For many teachers, new and experienced alike, a mention of "museum" (or aquarium or science center, etc.) in the same sentence as "school" leads to thoughts of field trips. That's not necessarily bad. The field trip certainly has great potential to support student understanding, as well as foster interest and excitement in science, technology, engineering and mathematics, a.k.a. STEM. (Although I am looking at this through STEM-focused glasses, many of the ideas described here would also hold for historical, cultural and art institutions.) And a growing research base points to a variety of outcomes that can be supported with specific strategies related to field trips.
Ending the Isolation
But there are two problems. First, because of tightened purse strings and fears related to test scores, field trips are off-limits in many schools. Secondly, teachers are often unaware that institutions external to schools (like museums or zoos, often referred to as "informal learning institutions") provide much more than field trips to support K-12 student learning, such as outreach programs, where experts visit schools and provide unique objects and materials that teachers can't acquire on their own. Lesson plans, web-based resources and even professional development series are also available, often free (yes, free!), all geared toward bringing the expertise of these informal learning institutions to the teacher, and into the classroom. Unfortunately, many institutions external to schools really struggle to spread the word to local teachers.

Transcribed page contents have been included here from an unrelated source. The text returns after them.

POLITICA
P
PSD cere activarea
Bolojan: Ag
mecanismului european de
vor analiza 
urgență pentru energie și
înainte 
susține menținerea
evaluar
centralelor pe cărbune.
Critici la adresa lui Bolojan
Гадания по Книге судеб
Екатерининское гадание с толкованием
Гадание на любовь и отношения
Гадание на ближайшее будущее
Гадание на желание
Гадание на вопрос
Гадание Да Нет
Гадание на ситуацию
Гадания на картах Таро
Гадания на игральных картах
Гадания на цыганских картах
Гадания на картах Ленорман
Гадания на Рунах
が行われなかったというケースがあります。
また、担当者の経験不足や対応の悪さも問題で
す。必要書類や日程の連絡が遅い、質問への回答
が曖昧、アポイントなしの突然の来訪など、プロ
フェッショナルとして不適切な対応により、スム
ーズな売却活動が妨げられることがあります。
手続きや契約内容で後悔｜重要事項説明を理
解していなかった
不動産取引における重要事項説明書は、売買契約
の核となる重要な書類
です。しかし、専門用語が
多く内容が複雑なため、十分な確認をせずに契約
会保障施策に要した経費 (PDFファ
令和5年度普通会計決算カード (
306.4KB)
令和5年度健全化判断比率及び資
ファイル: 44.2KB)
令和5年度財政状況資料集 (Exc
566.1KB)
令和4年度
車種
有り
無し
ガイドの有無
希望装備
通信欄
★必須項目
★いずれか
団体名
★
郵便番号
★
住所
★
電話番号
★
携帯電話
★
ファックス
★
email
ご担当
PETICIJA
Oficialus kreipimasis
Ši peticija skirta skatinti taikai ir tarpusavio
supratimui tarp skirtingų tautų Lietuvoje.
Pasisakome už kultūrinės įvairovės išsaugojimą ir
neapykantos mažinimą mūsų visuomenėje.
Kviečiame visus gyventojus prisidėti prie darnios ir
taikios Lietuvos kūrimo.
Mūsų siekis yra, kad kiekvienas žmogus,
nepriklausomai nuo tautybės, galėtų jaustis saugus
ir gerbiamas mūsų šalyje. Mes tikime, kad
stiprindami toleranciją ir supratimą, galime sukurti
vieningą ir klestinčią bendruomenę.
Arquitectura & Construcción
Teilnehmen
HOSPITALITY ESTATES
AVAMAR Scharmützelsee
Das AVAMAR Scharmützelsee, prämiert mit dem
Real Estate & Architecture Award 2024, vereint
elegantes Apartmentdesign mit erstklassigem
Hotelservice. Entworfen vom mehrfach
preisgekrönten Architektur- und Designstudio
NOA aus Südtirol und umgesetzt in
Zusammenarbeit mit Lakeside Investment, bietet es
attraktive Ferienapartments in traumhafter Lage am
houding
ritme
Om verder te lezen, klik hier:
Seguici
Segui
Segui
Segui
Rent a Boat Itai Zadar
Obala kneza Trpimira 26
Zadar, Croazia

My prior work as a high school science teacher has helped me understand how easy it is to isolate yourself within the walls of the classroom, striving for ways to help kids understand and see relevance in the subject while balancing the details of sequencing, grading, testing and, of course, student discipline. As a former museum educator, I've observed the challenges related to connecting with teachers and schools and, with limited funding, creating meaningful learning resources -- such as workshops, web-based activities and outreach programs -- that may ultimately go unused.
Connecting Future Teachers with Informal Learning Institutions
Enough about challenges. Let's move on to how we might create more fruitful interactions between these two groups of dedicated educators. A simple approach that we've used in a few different ways at California State University Long Beach is exposure -- getting teacher candidates and instructors into the community so they can see for themselves what is available. Some of my recent investigations in this area point to word-of-mouth as being the most likely way that teachers will learn about these opportunities. What better way to get the buzz started than first-hand experiences?
As part of their science methods class, my pre-service elementary teachers are required to participate in at least two science-related events or activities at local institutions -- a public lecture at the aquarium, a family star-watching evening, a nature hike, etc. -- followed by a prompted reflection of their experience. To make things even easier, a listing of local events and field trip options are provided to the teachers so they can choose events that fit their interests and schedules (without spending hours trying to dig up the information). A recent evaluation of this assignment showed a significant change in the way that these future teachers thought about informal learning institutions by the end of the course. Rather than "just field trips," they were more likely to see these as "resources" for their classroom as well as opportunities for improving their science knowledge.
We’ve also had success hosting onsite professional development programs in informal settings. Museums were an integral part of a recent training project that engaged urban elementary teachers in science knowledge and pedagogy. The informal learning institutions became a place where concepts were contextualized and authentic experiences could support understanding. For instance, exhibits at a local science center were used to elicit prior knowledge and questions related to wind, waves and erosion. Later in this earth science unit, educators from the science center conducted mini-workshops (similar to what they provide local teachers) that further developed key science concepts. After several rounds of this professional development project that used three informal science institutions over three years, a new core of teachers emerged that began using these community science institutions to support what they did in the classroom. Students and teachers were now exploring science in the community together -- something that simply did not happen before.
Change is Hard
Changing perceptions and then behaviors is not easy. And given the fast-approaching Next Generation Science Standards, there may be a little too much change on the horizon for nervous elementary teachers who haven't been able to teach much science in recent years. But this transition is the best time for teachers to rethink their ideas about informal science institutions. The expertise and resources of the local science center, zoo or aquarium can provide the support that teachers need to confidently embrace reform. Perhaps we will begin to think of teaching science as something that many people do in many different ways with many different resources -- whether inside the classroom or out.